Le pays devrait continuer à verser son écot au budget de l’Union, et à se soumettre à ses règles de fonctionnement (politique de concurrence, normes environnementales, protection des consommateurs, etc.). Mais il aurait voix au chapitre concernant l’élaboration des lois liées au marché unique. Au sein d’une nouvelle structure de gouvernance, un « conseil du partenariat continental », où Londres continuerait d’être tenu au courant des projets de directive et de règlement, elle pourrait les discuter et proposer des amendements. « Mais le dernier mot continuerait de revenir à l’Union » précise M. Pisani-Ferry.
Ce « partenariat » pourrait très bien, selon Bruegel, être étendu à d’autres pays – Ukraine, Turquie –, ce qui aurait aussi pour avantage, estiment les auteurs de l’étude, de négocier de manière plus « honnête » avec Ankara. Il est vrai que le processus d’adhésion du pays à l’Union est depuis ses débuts gangrenés par les non-dits : « Une des raisons pour lesquelles certains pays européens ne voudront jamais que la Turquie rejoigne l’UE, c’est la liberté de circulation et plus généralement la nature politique de l’Union », précisent les économistes de Bruegel.

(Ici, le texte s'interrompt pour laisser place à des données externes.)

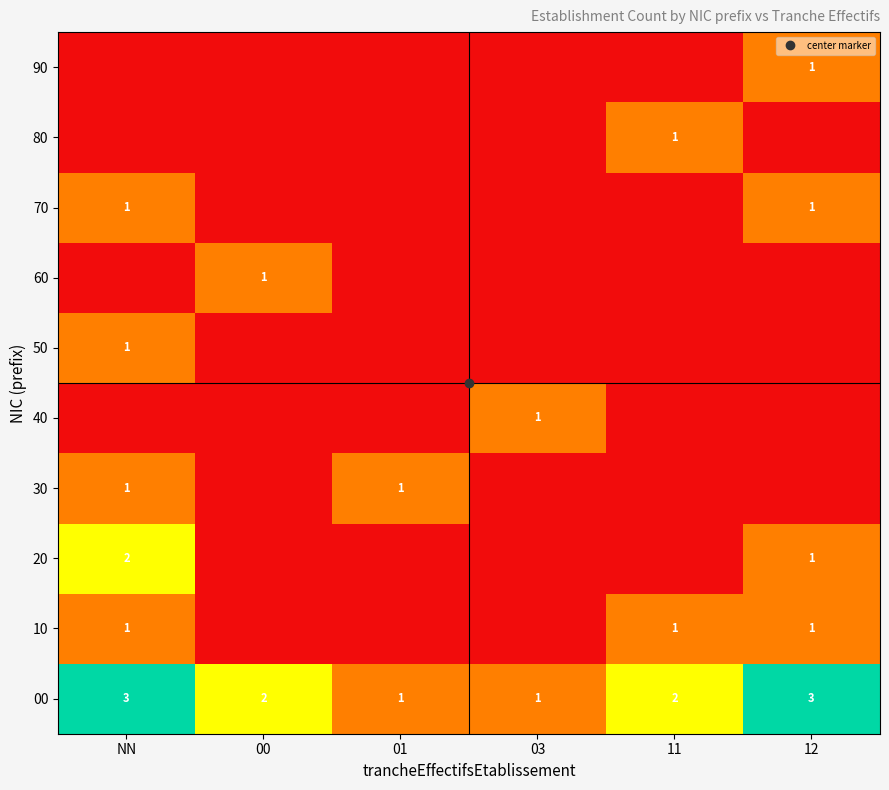

What is the difference between the 00 values at NN and 00?

1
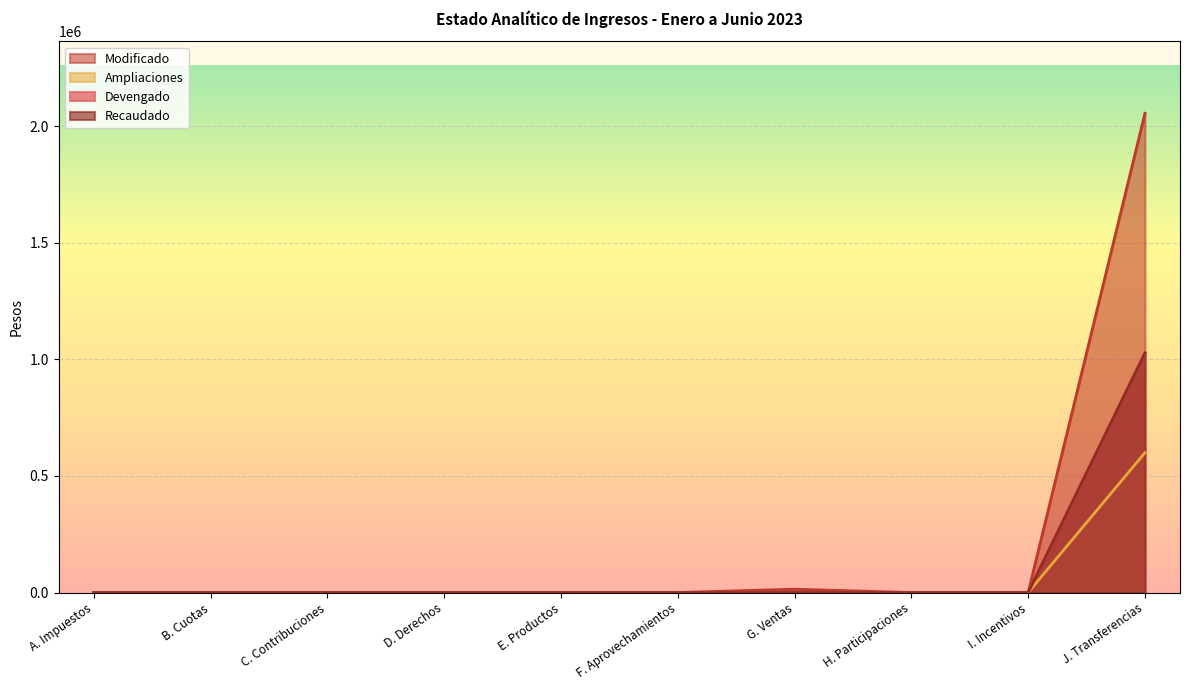

How many data points in Ampliaciones are above 0?

1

Modèle suisse ou modèle norvégien ?
A Bruxelles, ces dernières semaines, les spécialistes ont beaucoup glosé sur les modèles norvégien ou suisse de coopération avec l’UE, se posant la question de savoir lesquels seraient les plus adaptés au cas britannique. La Norvège est membre de l’espace économique européen, elle peut accéder au marché unique, mais doit respecter pleinement la liberté de circulation des personnes et appliquer sans discuter les législations de l’Union. La Suisse dispose de davantage de latitude concernant sa réglementation, mais fait aussi partie de l’espace sans passeport Schengen.
Le sort que Bruegel propose de réserver à Londres serait à l’évidence plus avantageux. La raison ? Dans un monde de plus en plus volatil, ni le Royaume-Uni ni l’Union à vingt-sept n’ont intérêt à un divorce qui les affaiblisse s’ils veulent continuer à siéger à la table des grandes puissances. Les autres Européens n’ont aucun intérêt à faire « payer » son vote au Royaume-Uni, soulignent les économistes du think tank.

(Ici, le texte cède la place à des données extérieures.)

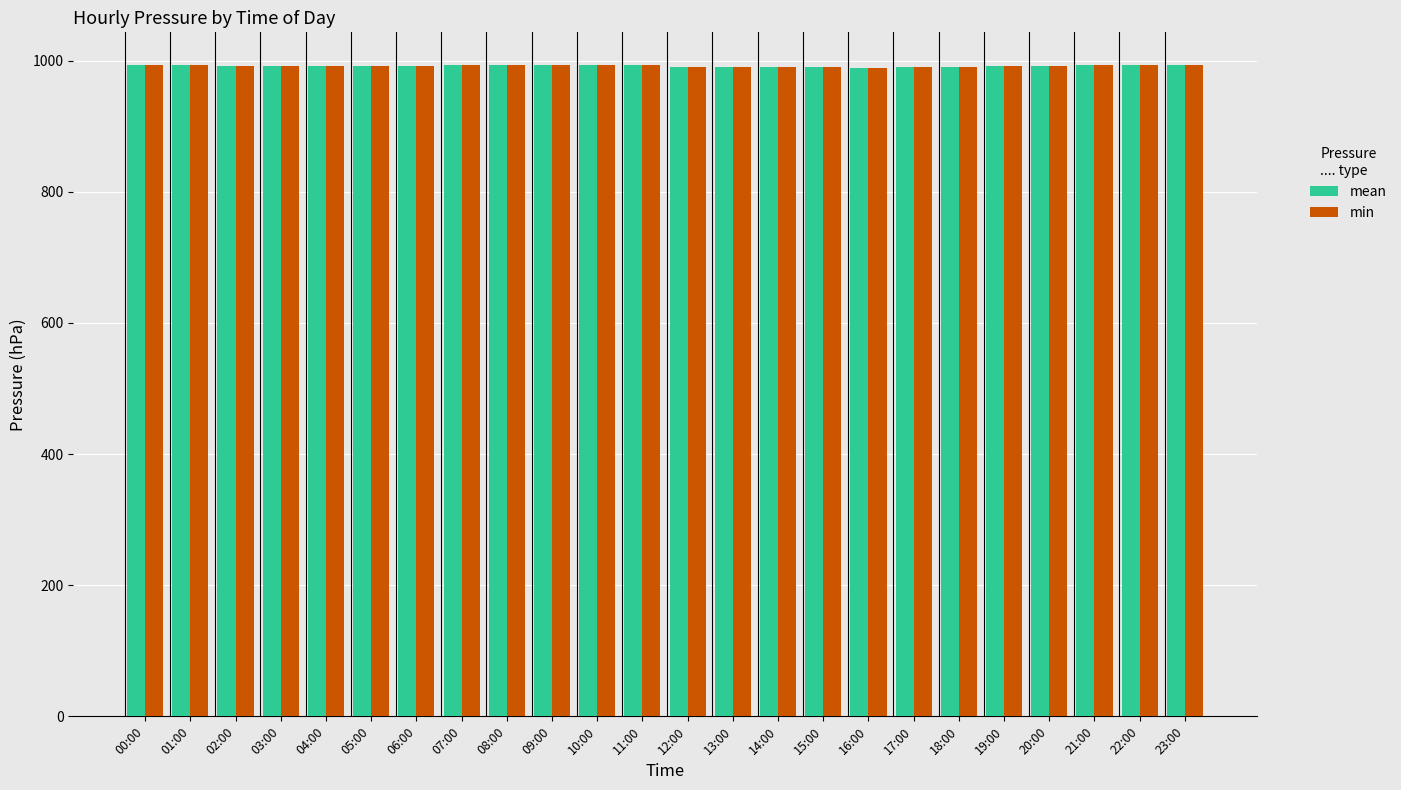

What is the sum of all mean values?

23807.5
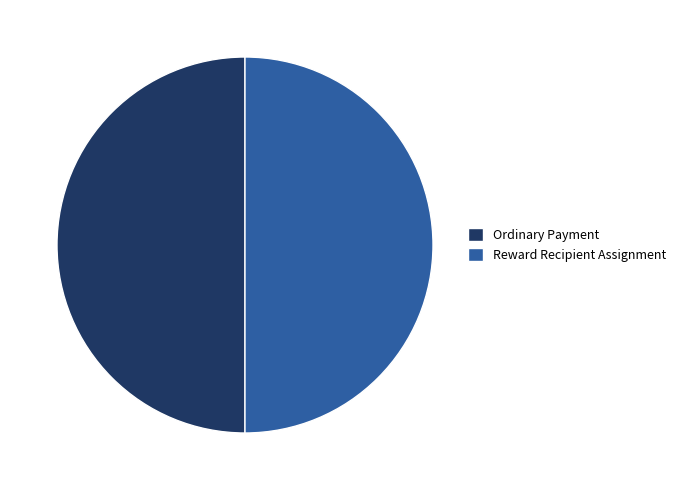

Is it true that Reward Recipient Assignment is 50% of the pie?

True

La mise en œuvre de cette nouvelle relation aboutirait à la création de deux « cercles », une Union toujours plus intégrée, avec moins de membres peut-être, certains pouvant avoir la tentation d’embrasser eux aussi le modèle du « partenariat continental ». Mais ce serait le moyen, peut-être, de « recentrer » l’Europe, en réalisant cette vieille idée du « noyau dur » des pays les plus convaincus qu’il faut continuer d’avancer dans l’intégration et le partage de souveraineté.

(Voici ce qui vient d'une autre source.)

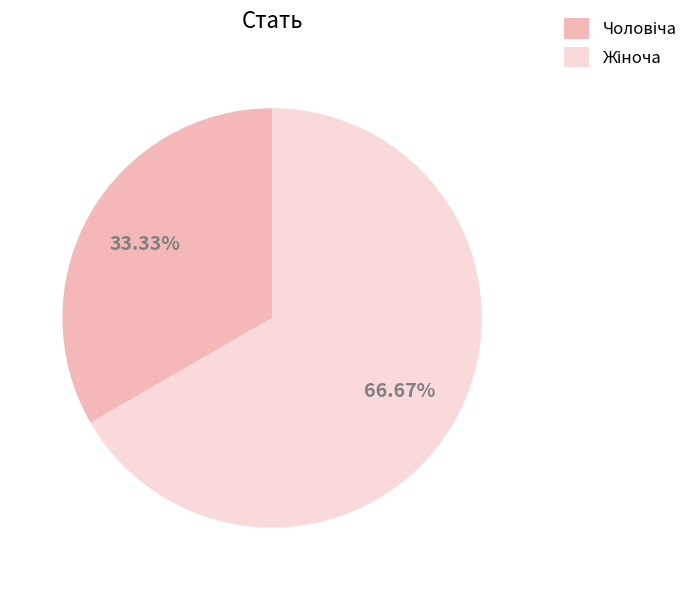

To the nearest percent, what is the average slice percentage?

50%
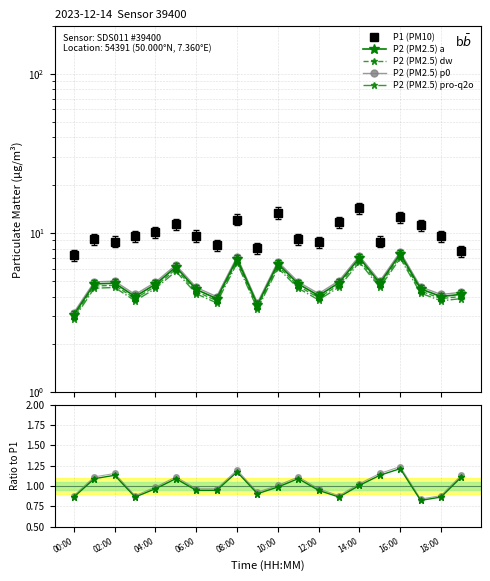

What is the sum of all P2/P1 ratio values?

20.0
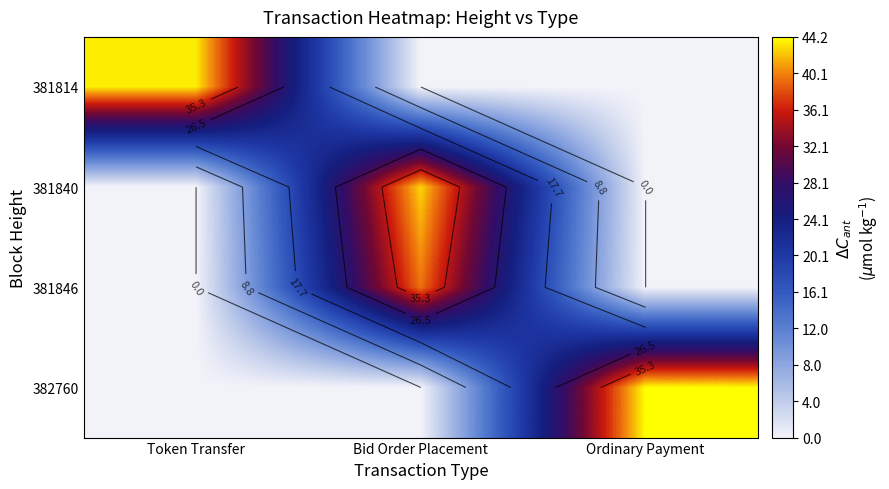

What is the difference between the maximum and minimum values in the 382760 series?

44.2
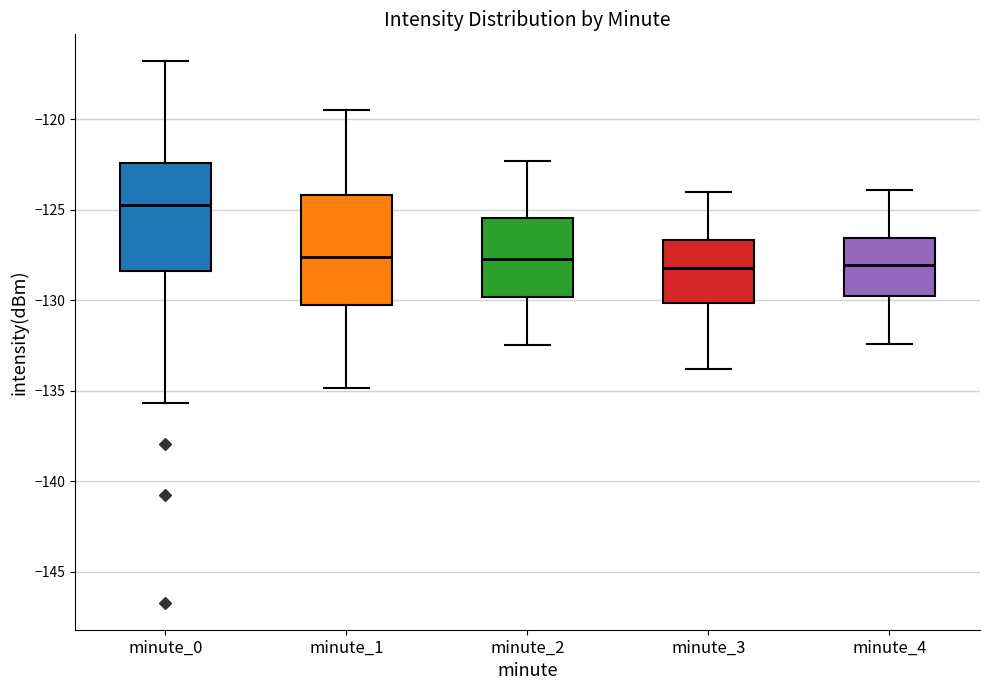

Reading left to right, read every box against the y-axis: the position of its median line, the range the box covers, and the ends of its whiskers. The values are not printed on the chart, so give them approximately, as read against the axis.

minute_0: median -124.5, box -128.5 to -122.5, whiskers -135.5 to -117.0
minute_1: median -127.5, box -130.5 to -124.0, whiskers -135.0 to -119.5
minute_2: median -127.5, box -130.0 to -125.5, whiskers -132.5 to -122.5
minute_3: median -128.0, box -130.0 to -126.5, whiskers -134.0 to -124.0
minute_4: median -128.0, box -129.5 to -126.5, whiskers -132.5 to -124.0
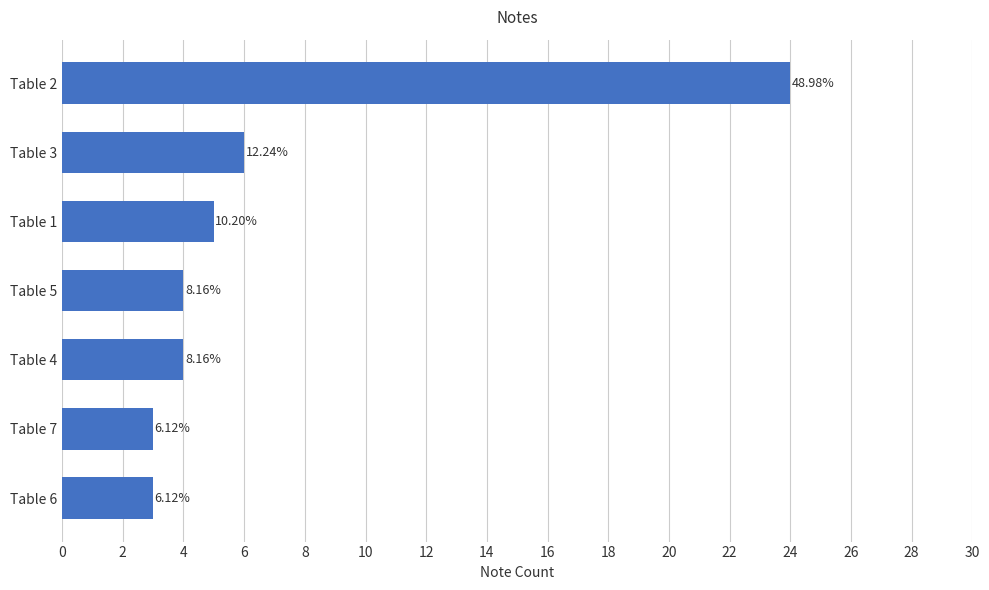

How many bars are there in total?

7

Les idées de Bruegel sont séduisantes, mais il y a un « hic » : les dirigeants européens et britanniques sont-ils prêts à s’engager dans une négociation dépassionnée, avec une vision à aussi long terme de leur intérêt commun ? Il est permis d’en douter. Premier test grandeur nature lors du sommet de Bratislava sur l’avenir de l’Europe, à Vingt-Sept (sans Londres), le 16 septembre.